MR imaging is the most sensitive technique demonstrating evidence of CFE,^2–4 in particular the use of DWI sequences. In experimental CFE, DWI and T2 abnormalities have been demonstrated as early as 30 minutes after the ictus.¹¹ The abnormalities typically described in CFE are of multiple small, nonconfluent hyperintense lesions on DWI and T2-weighted images, usually situated within the cerebral white matter and deep gray matter.^1–6 The number and size of the lesions is variable but correlates with the degree of neurologic disability as measured by the GCS. These findings are thought to represent microinfarcts arising from fat emboli occluding cerebral arterioles and are more likely to result in permanent MR imaging and pathologic changes such as cyst formation and gliosis. Animal studies correlating MR imaging and pathologic findings in CFE, however, suggest that a second type of lesion occurs, demonstrating mildly increased signal intensity on DWI and T2-weighted imaging, isointensity on ADC mapping, and prominent enhancement after gadolinium administration.¹² These lesions have been suggested to represent vasogenic edema as a result of blood-brain barrier dysfunction and may show complete resolution. Free fatty acids have been shown to be particularly toxic to brain tissue¹² and have been proposed as the cause of this second type of lesion.
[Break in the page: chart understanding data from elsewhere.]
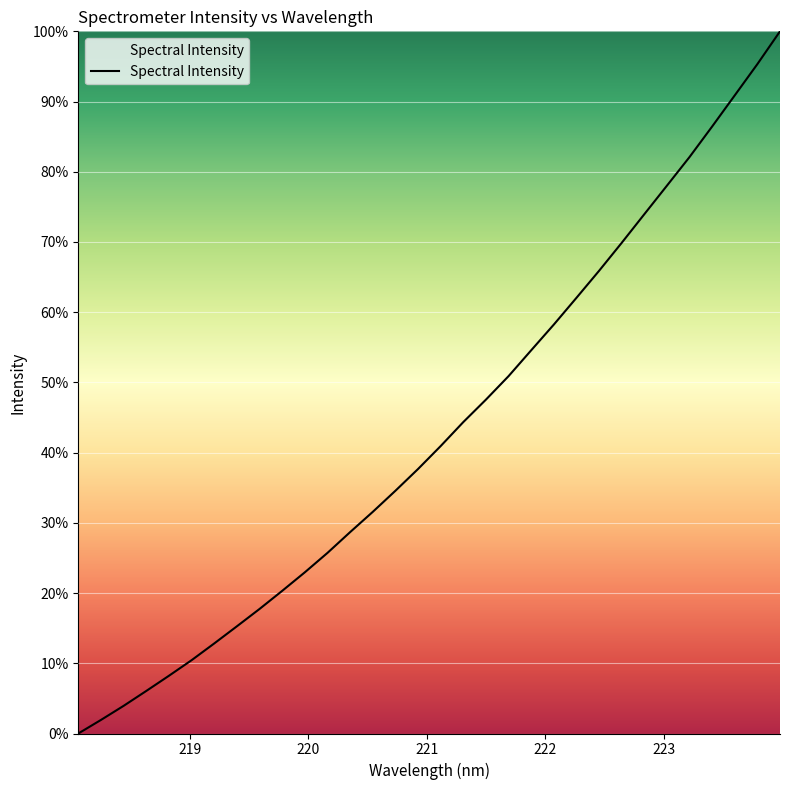

Does the chart display data point markers on the line(s)?

No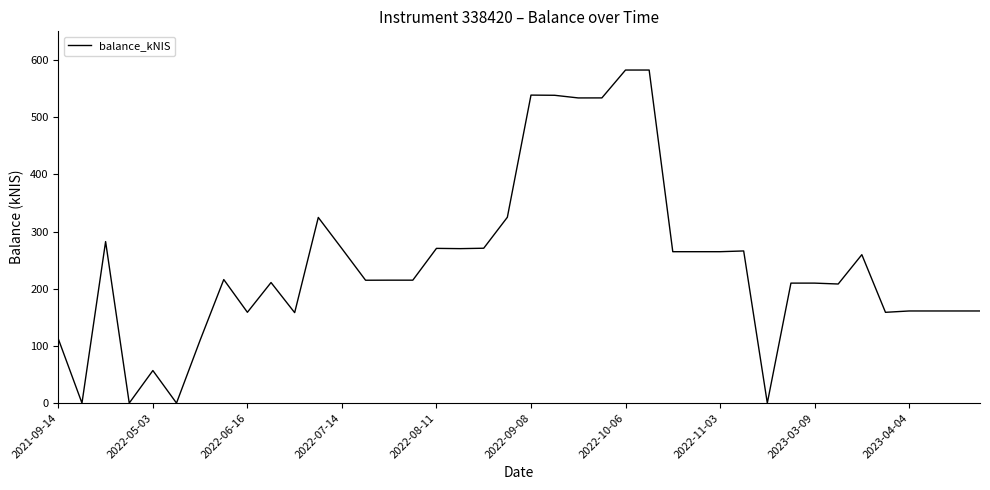

What is the maximum value shown in the chart?

582.3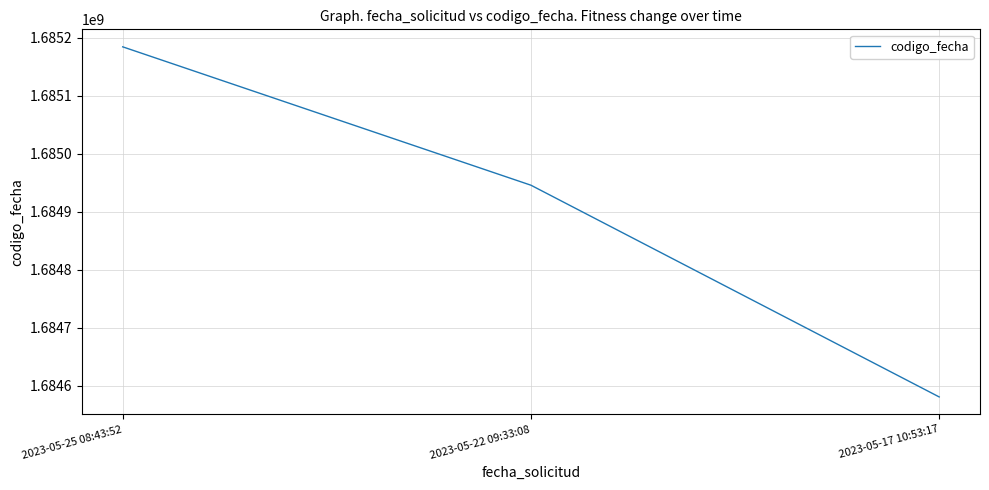

The value at 2023-05-25 08:43:52 is 1685183936. True or false?

True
In our case, MR imaging performed 7 days after the ictus demonstrated not only multiple small, scattered T2 and DWI hyperintensities previously described in clinical and experimental cases of CFE but also a diffuse T2 hyperintensity of the cerebral white matter, including the corpus callosum, with prominent reduction in diffusivity. Reduced cerebral diffusivity is most commonly found in association with cytotoxic edema with neuronal and glial cell swelling, usually after cerebral infarction. In this case, however, the lack of cortical involvement, the symmetrical appearance, and the abnormality of the corpus callosum render emboli unlikely as a sole cause. The relatively mild pulmonary dysfunction that occurred during the ictus was not sufficient to cause global cerebral hypoxia, and a different cause must be proposed. On repeat MR imaging 30 days after the ictus, several of the punctate hyperintensities remained, in keeping with small areas of lacunar infarction, but the diffuse white matter signal intensity abnormalities had normalized, with only some residual high signal intensity in the splenium of the corpus callosum and with no persistent signal intensity changes indicative of gliosis. This is strongly suggestive of a generalized and transient neurotoxic event occurring at the time of CFE, possibly as a result of the toxic effect of local free fatty acids. This process may well be accentuated by primary blood-brain barrier breakdown as a result of arteriolar occlusion, and we believe that this case supports experimental findings of a combination of both infarction and diffuse cerebral toxicity in the pathophysiology of brain injury.^11–13 In light of the severe and prolonged neurologic deficits suffered by the patient in this case, it may be that the finding of diffuse cytotoxic edema on MR imaging after CFE is associated with more severe neurotoxicity and a poorer long-term prognosis than in cases with more typical imaging findings.